Consigne | D'après le texte sur l'élection présidentielle guinéenne, sous l'œil de quel médiateur les deux finalistes se rencontrent-ils dans la capitale burkinabè ?

Texte de l'exercice |
---

Le fait que les deux finalistes de la présidentielle guinéenne se rencontrent dans la capitale burkinabè, sous l’œil avisé du médiateur Blaise Compaoré, s’il n’est pas la preuve que tout est rentré dans l’ordre, constitue à tout le moins que l’on peut aboutir à une élection présidentielle sereine, ordonnée, pacifique et civilisée, qui serait comme le point de départ d’une Guinée nouvelle.
Et cela, il faut y croire. Nul pays n’est vraiment maudit des dieux. Et pas la Guinée plus qu’un autre. Protocoles d’accord et promesses diverses ne peuvent être d’une quelconque utilité qu’à la condition que tous les acteurs de la scène politique guinéenne y croient, se montrent patriotes et acceptent de jouer le jeu en toute honnêteté et bonne foi. Et ce, chacun à son niveau.
Que la CENI donc repense ses méthodes pour éviter les erreurs du premier tour est assurément. Que fraudes et irrégularités soient réduites à leur plus simple expression le sera tout autant. Mais de là à faire la fine bouche ! Après tout, la Guinée se trouve en Afrique, un continent où se mettre à rechercher des élections immaculées relève sans doute du domaine de l’illusion.

---

Données disponibles |
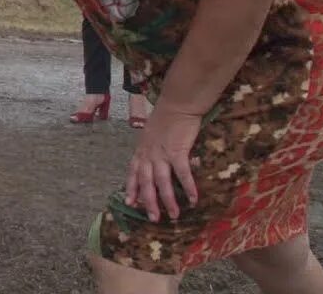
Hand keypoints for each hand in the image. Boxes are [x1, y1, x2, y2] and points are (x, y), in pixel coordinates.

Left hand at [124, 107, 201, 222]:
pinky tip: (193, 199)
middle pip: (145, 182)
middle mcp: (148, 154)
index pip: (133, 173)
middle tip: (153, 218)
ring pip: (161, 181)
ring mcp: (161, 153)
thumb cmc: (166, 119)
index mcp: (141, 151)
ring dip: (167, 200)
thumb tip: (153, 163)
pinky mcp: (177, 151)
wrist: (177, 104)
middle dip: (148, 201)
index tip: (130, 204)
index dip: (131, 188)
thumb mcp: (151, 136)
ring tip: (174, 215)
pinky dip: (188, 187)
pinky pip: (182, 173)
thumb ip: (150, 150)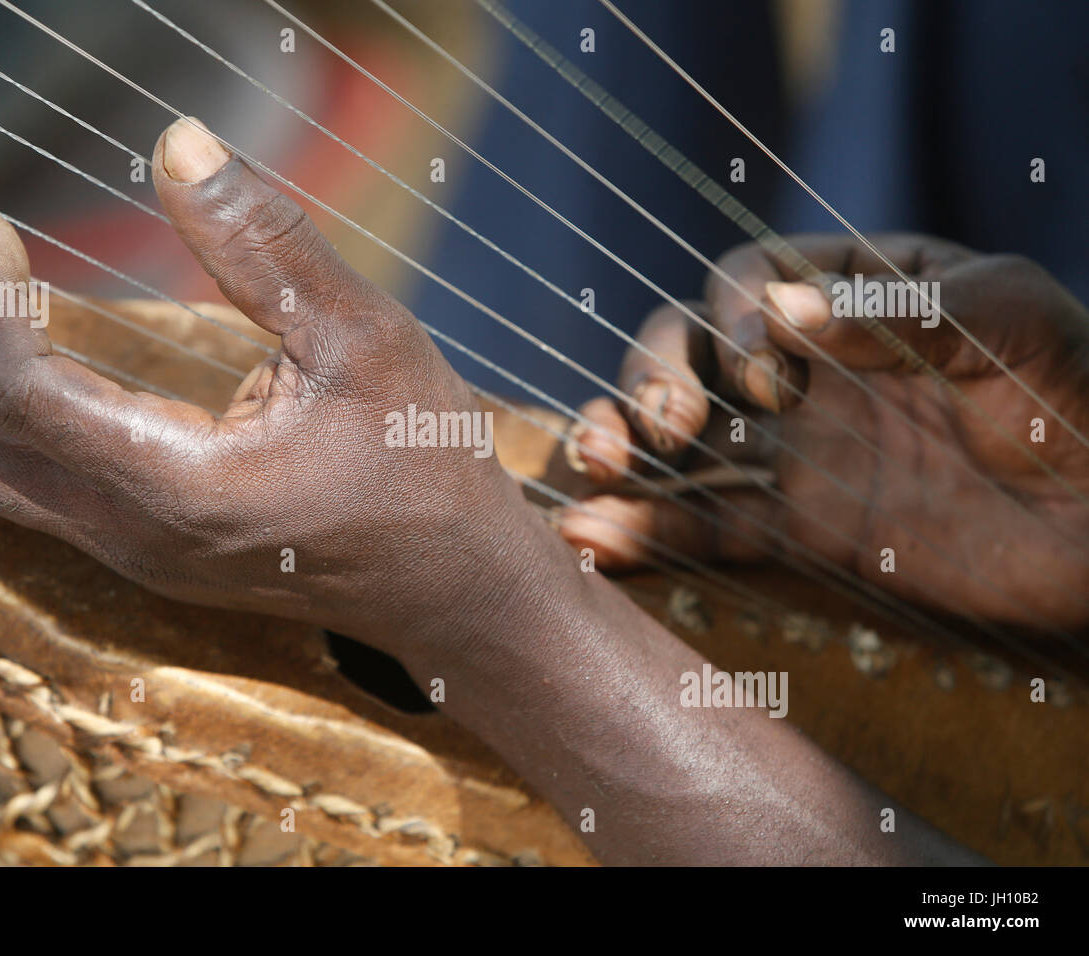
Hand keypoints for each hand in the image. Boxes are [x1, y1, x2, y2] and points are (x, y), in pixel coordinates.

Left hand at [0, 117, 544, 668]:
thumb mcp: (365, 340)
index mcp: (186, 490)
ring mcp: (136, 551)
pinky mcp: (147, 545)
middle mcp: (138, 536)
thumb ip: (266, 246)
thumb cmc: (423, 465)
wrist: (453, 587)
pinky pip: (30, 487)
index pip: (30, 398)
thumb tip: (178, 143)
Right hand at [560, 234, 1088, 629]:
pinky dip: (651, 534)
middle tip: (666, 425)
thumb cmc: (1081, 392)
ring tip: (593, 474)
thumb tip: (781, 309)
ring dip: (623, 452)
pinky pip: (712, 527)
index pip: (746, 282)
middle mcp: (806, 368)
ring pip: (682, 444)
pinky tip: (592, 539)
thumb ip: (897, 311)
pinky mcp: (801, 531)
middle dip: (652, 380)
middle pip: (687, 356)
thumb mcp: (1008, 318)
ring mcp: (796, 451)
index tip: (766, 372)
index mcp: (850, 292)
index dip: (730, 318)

---

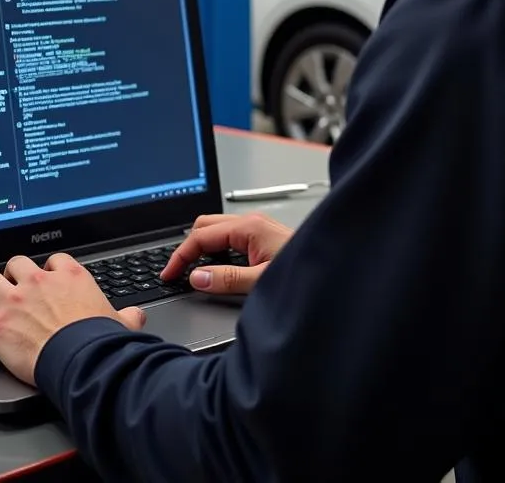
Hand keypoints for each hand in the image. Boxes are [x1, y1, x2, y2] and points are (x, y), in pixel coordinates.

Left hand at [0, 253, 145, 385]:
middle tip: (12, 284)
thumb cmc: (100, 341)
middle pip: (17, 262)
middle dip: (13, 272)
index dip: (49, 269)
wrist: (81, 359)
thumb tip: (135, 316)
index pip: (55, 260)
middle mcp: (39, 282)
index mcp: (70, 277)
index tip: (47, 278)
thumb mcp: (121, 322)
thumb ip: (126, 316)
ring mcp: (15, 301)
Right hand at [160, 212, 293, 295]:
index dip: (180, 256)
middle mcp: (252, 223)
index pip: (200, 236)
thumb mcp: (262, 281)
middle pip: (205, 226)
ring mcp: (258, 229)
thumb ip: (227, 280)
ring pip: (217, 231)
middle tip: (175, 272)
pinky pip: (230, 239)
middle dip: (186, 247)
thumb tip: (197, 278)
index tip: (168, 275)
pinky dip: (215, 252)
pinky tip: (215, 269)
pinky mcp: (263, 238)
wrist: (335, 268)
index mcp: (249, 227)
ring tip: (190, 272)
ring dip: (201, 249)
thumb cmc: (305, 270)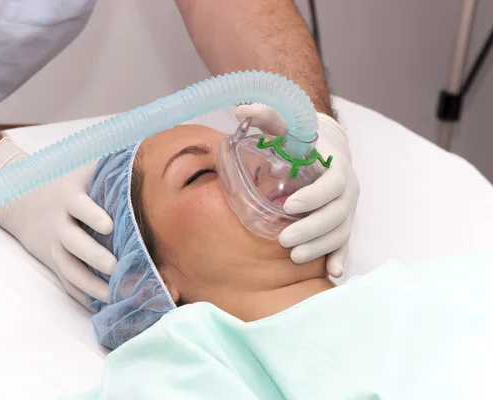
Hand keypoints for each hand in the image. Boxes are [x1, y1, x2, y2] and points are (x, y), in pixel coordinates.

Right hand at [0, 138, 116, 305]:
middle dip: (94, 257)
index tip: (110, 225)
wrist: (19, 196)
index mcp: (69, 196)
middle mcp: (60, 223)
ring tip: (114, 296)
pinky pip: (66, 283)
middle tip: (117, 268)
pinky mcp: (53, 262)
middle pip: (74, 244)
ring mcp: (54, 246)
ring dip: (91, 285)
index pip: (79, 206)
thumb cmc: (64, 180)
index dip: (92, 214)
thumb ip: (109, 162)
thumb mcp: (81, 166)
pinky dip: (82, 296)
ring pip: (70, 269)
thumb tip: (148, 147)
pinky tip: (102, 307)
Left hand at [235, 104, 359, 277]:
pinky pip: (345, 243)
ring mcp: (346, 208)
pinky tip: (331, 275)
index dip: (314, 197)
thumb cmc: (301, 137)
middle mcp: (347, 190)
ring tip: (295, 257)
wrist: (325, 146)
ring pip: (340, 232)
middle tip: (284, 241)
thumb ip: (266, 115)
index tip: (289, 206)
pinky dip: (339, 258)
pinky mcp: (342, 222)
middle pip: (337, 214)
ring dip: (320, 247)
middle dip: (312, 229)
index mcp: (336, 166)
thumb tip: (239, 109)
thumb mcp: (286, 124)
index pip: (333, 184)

---

Réponse | Blaise Compaoré.